In the entries below, find the string "элементы" and return each line holding it.
++++ EXCERPTED DATA ++++
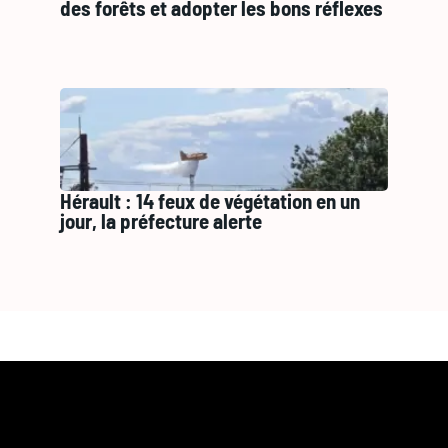
des forêts et adopter les bons réflexes
Hérault : 14 feux de végétation en un
jour, la préfecture alerte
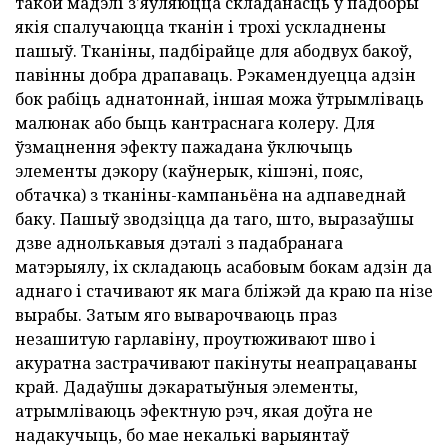
такой мадэлі з'яўляюцца складанасць у падборы
якія спалучаюцца тканін і трохі ускладнены
пашыў. Тканіны, падбірайце для абодвух бакоў,
павінны добра драпаваць. Рэкамендуецца адзін
бок рабіць аднатоннай, іншая можа ўтрымліваць
малюнак або быць кантраснага колеру. Для
ўзмацнення эфекту пажадана ўключыць
элементы дэкору (каўнерык, кішэні, пояс,
обтачка) з тканіны-кампаньёна на адпаведнай
баку. Пашыў зводзіцца да таго, што, выразаўшы
дзве аднолькавыя дэталі з падабранага
матэрыялу, іх складаюць асабовым бокам адзін да
аднаго і стачивают як мага бліжэй да краю па нізе
вырабы. Затым яго выварочваюць праз
незашитую гарлавіну, проутюживают шво і
акуратна застрачивают пакінуты неапрацаваны
край. Дадаўшы дэкаратыўныя элементы,
атрымліваюць эфектную рэч, якая доўга не
надакучыць, бо мае некалькі варыянтаў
++++
TASK RESULT:
элементы дэкору (каўнерык, кішэні, пояс,
край. Дадаўшы дэкаратыўныя элементы,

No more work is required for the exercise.